🤖 AI Summary
Existing vision-language model benchmarks are largely confined to single-hop spatial relations, making them inadequate for evaluating multi-hop compositional spatial reasoning and precise visual grounding. To address this gap, this work proposes the first comprehensive evaluation benchmark supporting complex spatial queries spanning one to three hops. It introduces a novel metric, Acc@50IoU, which jointly assesses answer selection accuracy and bounding box localization precision, and releases MultihopSpatial-Train, a large-scale training corpus. Evaluation of 37 state-of-the-art models on this benchmark reveals significant deficiencies in compositional spatial reasoning. Furthermore, reinforcement learning-based post-training is shown to effectively enhance both spatial reasoning capabilities and downstream embodied task performance.
📝 Abstract
Spatial reasoning is foundational for Vision-Language Models (VLMs), particularly when deployed as Vision-Language-Action (VLA) agents in physical environments.
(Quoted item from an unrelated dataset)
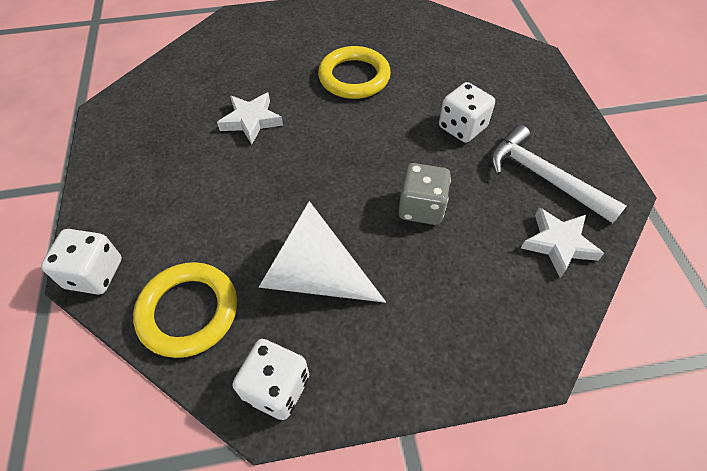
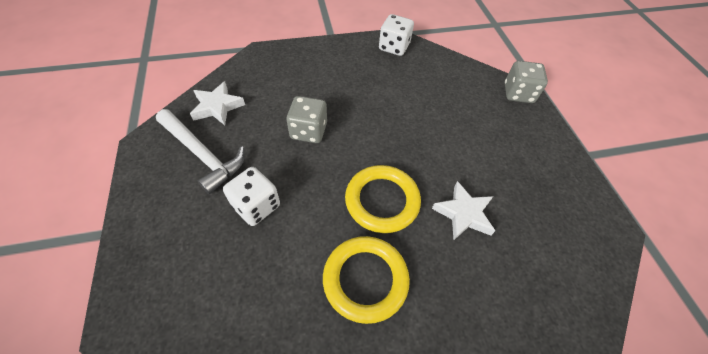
camera: 175 degrees right, 0 degrees up
(94, 274) = (518, 93): white dice -> grey dice
(188, 311) = (451, 75): yellow ring -> yellow ring (382, 201)
(313, 275) = (383, 91): white cone -> none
However, existing benchmarks predominantly focus on elementary, single-hop relations, neglecting the multi-hop compositional reasoning and precise visual grounding essential for real-world scenarios. To address this, we introduce MultihopSpatial, offering three key contributions: (1) A comprehensive benchmark designed for multi-hop and compositional spatial reasoning, featuring 1- to 3-hop complex queries across diverse spatial perspectives. (2) Acc@50IoU, a complementary metric that simultaneously evaluates reasoning and visual grounding by requiring both answer selection and precise bounding box prediction - capabilities vital for robust VLA deployment. (3) MultihopSpatial-Train, a dedicated large-scale training corpus to foster spatial intelligence. Extensive evaluation of 37 state-of-the-art VLMs yields eight key insights, revealing that compositional spatial reasoning remains a formidable challenge. Finally, we demonstrate that reinforcement learning post-training on our corpus enhances both intrinsic VLM spatial reasoning and downstream embodied manipulation performance.